>>149714461
That might be a part of it. There's also the fact that cars used to represent the ultimate freedom, but kids have the internet now and don't need to drive to meet up with friends. To a modern kid, having a car is just the first step to becoming enmeshed in capitalism, which is obviously increasingly unappealing. I also think there might be an instance of the tail wagging the dog, so to speak, where cars ceased to be romanticized in media toward the end of the 90s, so kids stopped seeing cars as heroic or cool. Even evergreen pop culture automotive icons like the Batmobile got downgraded to ugly "function over form" shit like the Tumbler in Batman Begins. I could see Adam West's batmobile inspiring a kid to love cars, but Bale's? Not so much.

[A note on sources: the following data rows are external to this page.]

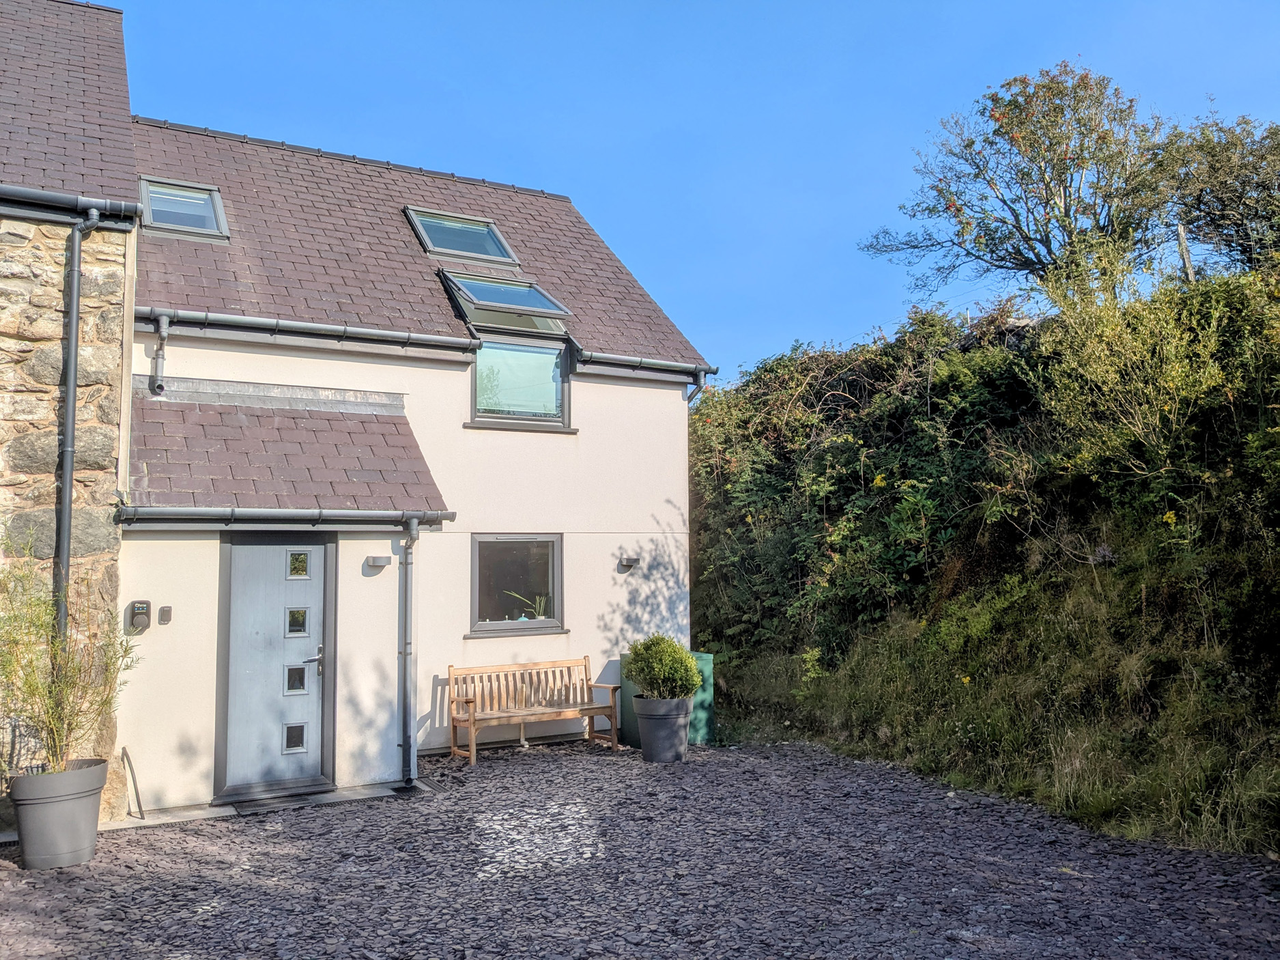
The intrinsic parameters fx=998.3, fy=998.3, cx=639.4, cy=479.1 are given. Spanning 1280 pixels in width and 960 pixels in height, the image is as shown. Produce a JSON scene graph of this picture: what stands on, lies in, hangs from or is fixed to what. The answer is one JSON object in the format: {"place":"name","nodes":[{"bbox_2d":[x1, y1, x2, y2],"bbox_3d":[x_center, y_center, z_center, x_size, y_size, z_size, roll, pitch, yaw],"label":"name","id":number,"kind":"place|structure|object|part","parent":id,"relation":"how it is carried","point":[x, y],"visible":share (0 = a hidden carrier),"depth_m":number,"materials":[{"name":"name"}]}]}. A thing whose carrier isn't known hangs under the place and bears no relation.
{"place":"outdoors","nodes":[
{"label":"outdoors","id":0,"kind":"place"},
{"bbox_2d":[0,0,140,825],"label":"stone building","id":1,"kind":"structure","parent":0,"point":[123,65],"depth_m":7.34,"materials":[{"name":"grey stone"}]},
{"bbox_2d":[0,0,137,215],"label":"roof","id":2,"kind":"structure","parent":1,"relation":"on","point":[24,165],"depth_m":8.13,"materials":[{"name":"grey tile"}]},
{"bbox_2d":[0,182,141,226],"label":"gutter","id":3,"kind":"object","parent":1,"relation":"attached to","point":[44,194],"visible":0.94,"depth_m":6.81,"materials":[{"name":"metal"}]},
{"bbox_2d":[52,208,99,640],"bbox_3d":[-4.059,0.078,7.148,0.249,4.251,0.469,4,-7,-42],"label":"drainpipe","id":4,"kind":"object","parent":1,"relation":"attached to","point":[72,323],"visible":0.78,"depth_m":7.16,"materials":[{"name":"grey metal"}]},
{"bbox_2d":[99,780,421,829],"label":"doorstep","id":5,"kind":"structure","parent":0,"point":[335,799],"materials":[{"name":"grey stone"}]},
{"bbox_2d":[100,107,714,810],"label":"house","id":6,"kind":"structure","parent":0,"point":[592,420],"depth_m":9.91,"materials":[{"name":"white paint"}]},
{"bbox_2d":[126,599,151,632],"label":"ev charger","id":7,"kind":"object","parent":6,"relation":"attached to","point":[144,609],"visible":0.98,"depth_m":7.48,"materials":[{"name":"black plastic"}]},
{"bbox_2d":[150,314,169,395],"bbox_3d":[-4.300,-1.108,8.958,0.147,0.701,0.419,2,-6,-30],"label":"drainpipe","id":8,"kind":"object","parent":6,"relation":"attached to","point":[160,358],"visible":0.97,"depth_m":8.99,"materials":[{"name":"metal"}]},
{"bbox_2d":[157,604,172,624],"bbox_3d":[-3.685,1.064,7.756,0.082,0.148,0.090,2,-6,-30],"label":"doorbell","id":9,"kind":"object","parent":6,"relation":"attached to","point":[162,611],"visible":0.96,"depth_m":7.73,"materials":[{"name":"grey"}]},
{"bbox_2d":[218,535,335,799],"bbox_3d":[-2.945,1.560,8.222,1.039,2.082,0.206,2,-6,-30],"label":"front door","id":10,"kind":"structure","parent":6,"relation":"in","point":[282,603],"depth_m":8.16,"materials":[{"name":"grey"}]},
{"label":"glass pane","id":11,"kind":"part","parent":10,"relation":"part of","materials":[{"name":"glass"}]},
{"label":"glass pane","id":12,"kind":"part","parent":10,"relation":"part of","materials":[{"name":"glass"}]},
{"label":"glass pane","id":13,"kind":"part","parent":10,"relation":"part of","materials":[{"name":"glass"}]},
{"label":"glass pane","id":14,"kind":"part","parent":10,"relation":"part of","materials":[{"name":"glass"}]},
{"label":"door handle","id":15,"kind":"part","parent":10,"relation":"part of","materials":[{"name":"silver metal"}]},
{"bbox_2d":[116,504,456,529],"bbox_3d":[-2.803,0.303,8.160,2.821,0.190,0.225,2,-6,-30],"label":"gutter","id":16,"kind":"object","parent":6,"relation":"attached to","point":[361,515],"visible":0.92,"depth_m":8.04,"materials":[{"name":"grey metal"}]},
{"bbox_2d":[123,385,449,512],"bbox_3d":[-3.077,-0.246,8.665,2.322,1.452,1.763,2,-6,-30],"label":"porch roof","id":17,"kind":"structure","parent":6,"relation":"attached to","point":[282,420],"depth_m":8.47,"materials":[{"name":"grey tile"}]},
{"bbox_2d":[138,305,479,353],"bbox_3d":[-2.991,-1.432,9.489,3.293,0.261,0.161,2,-6,-30],"label":"gutter","id":18,"kind":"object","parent":6,"relation":"attached to","point":[321,326],"visible":0.93,"depth_m":9.32,"materials":[{"name":"grey metal"}]},
{"bbox_2d":[365,554,391,569],"bbox_3d":[-2.236,0.712,8.547,0.186,0.099,0.158,2,-6,-30],"label":"wall lamp","id":19,"kind":"object","parent":6,"relation":"attached to","point":[382,560],"visible":0.96,"depth_m":8.50,"materials":[{"name":"grey metal"}]},
{"bbox_2d":[399,518,418,788],"bbox_3d":[-1.965,1.437,8.599,0.176,2.329,0.561,2,-6,-30],"label":"drainpipe","id":20,"kind":"object","parent":6,"relation":"attached to","point":[409,667],"visible":0.97,"depth_m":8.58,"materials":[{"name":"grey metal"}]},
{"bbox_2d":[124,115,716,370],"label":"roof","id":21,"kind":"structure","parent":6,"relation":"on","point":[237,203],"depth_m":10.60,"materials":[{"name":"grey tile"}]},
{"bbox_2d":[136,175,230,240],"bbox_3d":[-4.420,-2.584,9.582,0.794,0.609,0.964,2,-6,-30],"label":"skylight","id":22,"kind":"object","parent":21,"relation":"in","point":[194,226],"visible":0.72,"depth_m":9.69},
{"bbox_2d":[404,206,520,265],"bbox_3d":[-2.033,-2.738,11.259,1.077,0.693,0.989,2,-6,-30],"label":"skylight","id":23,"kind":"object","parent":21,"relation":"in","point":[502,243],"visible":0.72,"depth_m":11.39},
{"bbox_2d":[438,271,572,334],"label":"skylight","id":24,"kind":"object","parent":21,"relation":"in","point":[538,297],"visible":0.82,"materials":[{"name":"glass"}]},
{"bbox_2d":[468,534,563,635],"bbox_3d":[-1.253,1.021,9.980,1.153,1.066,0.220,2,-6,-30],"label":"window","id":25,"kind":"structure","parent":6,"relation":"in","point":[478,544],"depth_m":10.05,"materials":[{"name":"glass"}]},
{"bbox_2d":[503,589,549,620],"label":"potted plant","id":26,"kind":"object","parent":25,"relation":"in","point":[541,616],"visible":0.68,"depth_m":10.08,"materials":[{"name":"plant"}]},
{"bbox_2d":[470,334,572,428],"bbox_3d":[-1.255,-1.051,10.288,1.206,1.137,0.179,2,-6,-30],"label":"window","id":27,"kind":"structure","parent":6,"relation":"in","point":[558,372],"depth_m":10.29,"materials":[{"name":"glass"}]},
{"bbox_2d":[618,556,639,569],"bbox_3d":[-0.115,0.884,10.451,0.171,0.119,0.198,2,-6,-30],"label":"wall lamp","id":28,"kind":"object","parent":6,"relation":"attached to","point":[634,560],"visible":0.97,"depth_m":10.40,"materials":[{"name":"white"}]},
{"bbox_2d":[570,349,718,378],"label":"gutter","id":29,"kind":"object","parent":6,"relation":"attached to","point":[652,361],"visible":0.88,"depth_m":11.08,"materials":[{"name":"grey metal"}]},
{"bbox_2d":[685,367,707,405],"bbox_3d":[0.612,-0.174,11.629,0.229,2.178,0.530,2,-6,-30],"label":"drainpipe","id":30,"kind":"object","parent":6,"relation":"attached to","point":[698,386],"visible":0.32,"depth_m":11.66,"materials":[{"name":"grey metal"}]},
{"bbox_2d":[0,731,1279,959],"label":"gravel driveway","id":31,"kind":"structure","parent":0,"point":[9,883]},
{"bbox_2d":[9,759,110,869],"bbox_3d":[-3.614,2.086,6.213,0.561,0.546,0.555,2,-6,-30],"label":"plant pot","id":32,"kind":"object","parent":31,"relation":"on","point":[89,805],"visible":0.89,"depth_m":6.01,"materials":[{"name":"grey plastic"}]},
{"bbox_2d":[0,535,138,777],"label":"potted plant","id":33,"kind":"object","parent":32,"relation":"in","point":[57,708],"visible":0.93,"depth_m":6.03,"materials":[{"name":"green plant"}]},
{"bbox_2d":[120,746,144,817],"bbox_3d":[-3.856,2.307,7.602,0.105,0.502,0.349,2,-6,-30],"label":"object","id":34,"kind":"object","parent":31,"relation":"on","point":[131,767],"visible":0.98,"depth_m":7.60,"materials":[{"name":"grey rubber"}]},
{"bbox_2d":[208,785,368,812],"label":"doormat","id":35,"kind":"object","parent":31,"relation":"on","point":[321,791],"visible":0.93,"depth_m":7.75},
{"bbox_2d":[443,656,621,764],"bbox_3d":[-1.066,2.240,9.744,1.671,0.900,0.587,2,-6,-30],"label":"wooden bench","id":36,"kind":"object","parent":31,"relation":"on","point":[472,727],"visible":1,"depth_m":9.86,"materials":[{"name":"brown wood"}]},
{"bbox_2d":[631,694,693,762],"bbox_3d":[0.220,2.345,9.405,0.583,0.551,0.581,2,-6,-30],"label":"plant pot","id":37,"kind":"object","parent":31,"relation":"on","point":[652,721],"visible":0.87,"depth_m":9.18,"materials":[{"name":"grey plastic"}]},
{"bbox_2d":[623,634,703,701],"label":"potted shrub","id":38,"kind":"object","parent":37,"relation":"in","point":[690,670],"visible":0.94,"depth_m":9.12,"materials":[{"name":"green plant"}]},
{"bbox_2d":[615,651,717,748],"bbox_3d":[0.282,2.279,10.392,0.774,0.861,0.823,2,-6,-30],"label":"green cabinet","id":39,"kind":"object","parent":31,"relation":"on","point":[708,710],"visible":0.34,"depth_m":10.16,"materials":[{"name":"green"}]},
{"bbox_2d":[98,0,1279,382],"label":"sky","id":40,"kind":"structure","parent":0,"point":[910,119],"materials":[{"name":"blue"}]},
{"bbox_2d":[692,251,1279,864],"label":"hillside","id":41,"kind":"structure","parent":0,"point":[1278,850],"materials":[{"name":"green plant"}]},
{"bbox_2d":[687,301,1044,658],"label":"shrub","id":42,"kind":"object","parent":41,"relation":"on","point":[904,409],"visible":0.64,"depth_m":11.49,"materials":[{"name":"green plant"}]},
{"bbox_2d":[862,61,1176,301],"bbox_3d":[6.082,-3.860,15.400,4.798,4.692,4.368,-3,-6,29],"label":"tree","id":43,"kind":"object","parent":41,"relation":"on","point":[1008,132],"visible":0.95,"depth_m":14.75,"materials":[{"name":"plant"}]},
{"bbox_2d":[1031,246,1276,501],"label":"shrub","id":44,"kind":"object","parent":41,"relation":"on","point":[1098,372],"visible":0.84,"depth_m":8.42,"materials":[{"name":"green plant"}]},
{"bbox_2d":[1175,223,1195,281],"bbox_3d":[6.590,-2.405,12.028,0.138,1.387,0.132,2,-6,-30],"label":"wooden post","id":45,"kind":"object","parent":41,"relation":"on","point":[1183,243],"visible":0.41,"depth_m":12.02,"materials":[{"name":"brown wood"}]},
{"bbox_2d":[1150,109,1279,275],"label":"tree","id":46,"kind":"object","parent":41,"relation":"on","point":[1220,183],"visible":0.86,"depth_m":13.27,"materials":[{"name":"plant"}]}
]}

I'm a millennial who still loves car culture, but I think a lot of that came from watching older movies/tv shows as a kid, like Dukes of Hazzard, Knight Rider, The Love Bug, and so on. I latched onto animated cars like the Gadgetmobile, the turtle van, and even whatever the fuck Danger Mouse's car was. Cars were just important to me. I always remembered the cars that friends and family members drove because they were like a character trait. I remember not liking it when someone got a new car that I didn't think fit their personality.
At the end of the day, I've probably just got some car-based autism for some reason, lol.